The clinical safety of fissure sealing is quite controversial for a variety of reasons. For example, clinically hidden caries may progress unnoticed for longer under an opaque (nontransparent) sealant than without a sealant. Also, partial loss of the sealant may contribute to increased caries susceptibility of the occlusal surface instead of preventing its development. Therefore, the indication should be limited to those cases in which fissure caries can be expected to develop based on experience:

  • Caries-free fissures and pits with unfavorable morphology (surface structure).
  • In fissures with unproblematic surface structure, if the patient’s oral hygiene is difficult, due to manual or mental deficits, for example.
  • Increased risk of caries, for example, in the case of existing smooth surface caries.
  • Increased caries risk in xerostomia (dry mouth).
  • Other causes of increased caries risk

Preferably, the molars (large permanent molars) are sealed, but the indication may well be extended to the premolars (small permanent molars), the pits of the incisors and the molars of the first dentition (deciduous molars) if the caries risk is appropriate.

Contraindications

  • Application of the sealing material over existing fissure caries.
  • Drying impossible

Before treatment

Before treatment, the patient must be familiarized with adequate tooth brushing technique. It must also be made clear that sealing must not be seen by the patient as a substitute for oral hygiene deficiencies, since the tooth is sealed only on the occlusal surface, but not in the approximal spaces (interdental spaces), which are also very susceptible to caries, and marginal caries is also possible at the fissure sealing.

The procedures

1. preventive fissure sealing.

  • When absolute drainage is possible: rubber dam (tension rubber that prevents fluid ingress).
  • Cleaning of the tooth to be sealed with fluoride-free paste and brush.
  • Conditioning (etching) of the unprepared enamel with 35% phosphoric acid (H3PO4) for 120 sec.
  • Spraying off for at least 20 sec, better 60 sec.
  • Intensive air drying: the conditioned enamel must then appear whitish-opaque; if necessary, repeat etching process if etching pattern is not yet achieved.
  • Apply sealer material: with fine brush (brush) or smallest ball tamper. Colored sealer thereby facilitates the fine distribution and later checks for partial loss of the material, but makes a later visual inspection of the fissures impossible
  • Sealer light cure: according to manufacturer’s instructions (usually 20 sec).
  • Occlusion control: check for interference points in the final bite using staining bite block foils.
  • Fluoridation: minerals are removed from the enamel by conditioning, the final fluoridation contributes to the remineralization (reabsorption of minerals) of the enamel not coated with sealant.

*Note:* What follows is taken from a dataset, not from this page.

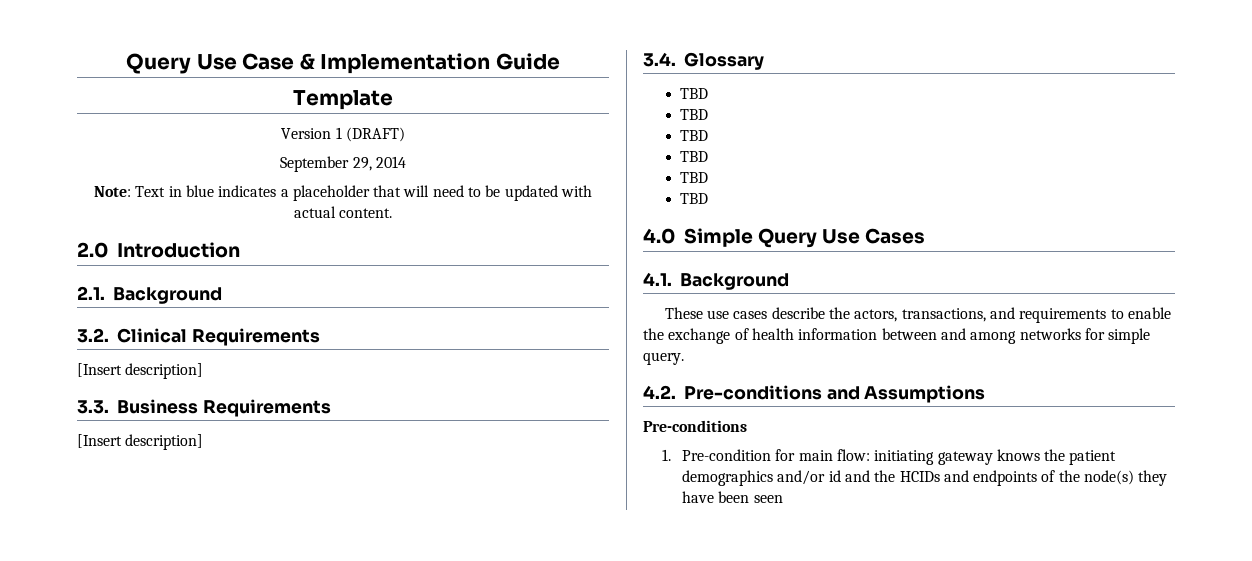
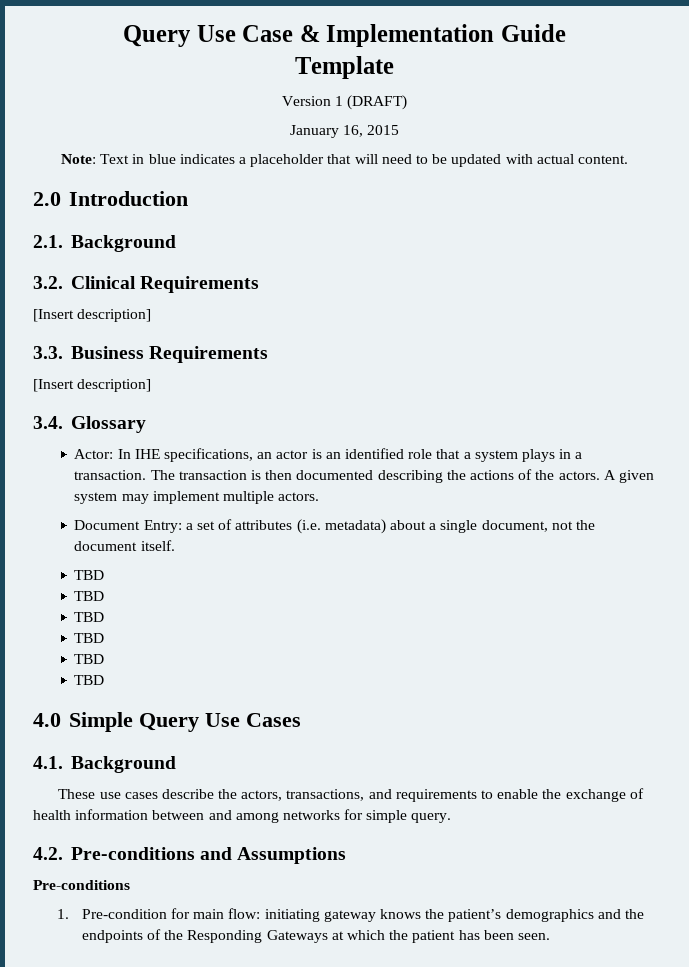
[280,156,406,172] September 29, 2014 -> [289,125,400,138] January 16, 2015
(764, 61) none -> [74,448,583,462] [74,469,654,483] [74,491,320,504] [74,519,595,534] [74,540,175,551] // Actor: In IHE specifications, an actor is an identified role that a system plays in a transaction. The transaction is then documented describing the actions of the actors. A given system may implement multiple actors. // Document Entry: a set of attributes (i.e. metadata) about a single document, not the document itself.
[1069,450,1117,465] [681,470,1168,486] [681,491,783,503] patient demographics and/or id and the HCIDs and endpoints of the node(s) they have been seen -> [448,909,644,922] [81,929,550,943] patient’s demographics and the endpoints of the Responding Gateways at which the patient has been seen.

2. extended fissure sealing (invasive fissure sealing).

Unlike the former procedure, this involves pulling up (removing) darkly discolored portions of fissures with fissurotomy instruments (drills of the smallest diameter) to ensure that there is no fissure caries hidden under the discoloration. This is found in about 4% of cases. In the further course, both procedures are identical, whereby the prepared enamel area would only have to be etched for approx. 30 sec, but de facto the conditioning goes beyond the prepared enamel into unprepared areas, thus 120 sec conditioning is also useful here.

After treatment

  • The patient should refrain from doing anything that would interfere with the effect of fluoride touching (eating, drinking, chewing gum, brushing, etc.) for about 1 hr.
  • The patient should attend regular control appointments every six months.

Possible complications

  • Partial loss of the sealing material (e.g., due to moisture ingress during the process or insufficient conditioning).
  • Bubbles in the sealing material: if immediately visible, repair is possible. If they are exposed only in the course of the wearing time by wear, bacterial colonization occurs.
  • Lack of compliance (cooperation) of the patient regarding the control appointments: Partial losses are diagnosed too late: Marginal caries
  • Lack of compliance of the patient with regard to tooth brushing technique: the tooth, although better protected from caries on the occlusal surface thanks to sealing, nevertheless develops approximal caries (interdental caries).